Suppose 3.50g each of sulfamic acid and sodium nitrite were allowed to react together. What would be the theoretical yield, in moles, of N2.
Equation:
NaNO2 + NH3SO3 -> N2 + H2O + NaHSO4
Notes: The theoretical yield of N2 can be calculated from the amounts of starting materials.
I have no idea how to solve this. Please show work, I want to figure it out and learn, not just know the answer.
This is a limiting reagent (LR) problem. You know that because amounts are given for BOTH reactants.
1. Write and balance the equation. You have that.
2a. Convert grams NaNO2 to mols. mols = g/molar mass = ?
2b. Do the same for sulfamic acid = ?
3a. Using the coefficients in the balanced equation, convert mols NaNO2 to mols N2.
3b. Do the same for sulfamic acid to N2
3c.
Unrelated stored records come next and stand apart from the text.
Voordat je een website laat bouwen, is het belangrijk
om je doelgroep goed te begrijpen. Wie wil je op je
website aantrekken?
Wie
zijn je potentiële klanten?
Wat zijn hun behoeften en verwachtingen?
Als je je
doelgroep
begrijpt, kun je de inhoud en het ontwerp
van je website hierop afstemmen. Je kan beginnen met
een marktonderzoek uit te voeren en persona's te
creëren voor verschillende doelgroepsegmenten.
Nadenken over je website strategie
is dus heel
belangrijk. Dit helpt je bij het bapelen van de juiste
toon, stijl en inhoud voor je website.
It is likely that mols N2 will not agree from the 3a and 3b calculations; the correct value in LR problems is ALWAYS the smaller number.
4. The problem doesn't ask for it but if you wanted grams N2, then
grams N2 = mols N2 x molar mass N2.
Limiting reagent problems can be worked with these 4 steps.
Thank you so much DrBob22! Your instructions were very well laid out and extremely helpful. I had initially solved it this way, but I found it odd considering my homework had nothing to do with limiting reactants. Thanks again!
To calculate the theoretical yield of N2 in moles, we need to use the stoichiometry of the balanced equation and the amounts of the reactants given.
1. Determine the molar masses of sulfamic acid (NH3SO3) and sodium nitrite (NaNO2):
- Molar mass of NH3SO3 = 3(1.01 g/mol H) + 1(14.01 g/mol N) + 1(32.06 g/mol S) + 3(16.00 g/mol O) = 97.09 g/mol
- Molar mass of NaNO2 = 1(22.99 g/mol Na) + 1(14.01 g/mol N) + 2(16.00 g/mol O) = 69.00 g/mol
2. Convert the given masses of sulfamic acid and sodium nitrite to moles:
- Moles of NH3SO3 = 3.50 g NH3SO3 / 97.09 g/mol = 0.036 moles
- Moles of NaNO2 = 3.50 g NaNO2 / 69.00 g/mol = 0.051 moles
3. Determine the stoichiometric ratio between sodium nitrite and nitrogen gas (N2) based on the balanced equation:
- From the equation, we see that 1 mole of NaNO2 reacts to produce 1 mole of N2.
4. Calculate the theoretical yield of N2:
- The theoretical yield of N2 in moles is equal to the moles of NaNO2 present, which is 0.051 moles.
Therefore, the theoretical yield of N2 in moles, when 3.50g each of sulfamic acid and sodium nitrite are allowed to react together, is approximately 0.051 moles.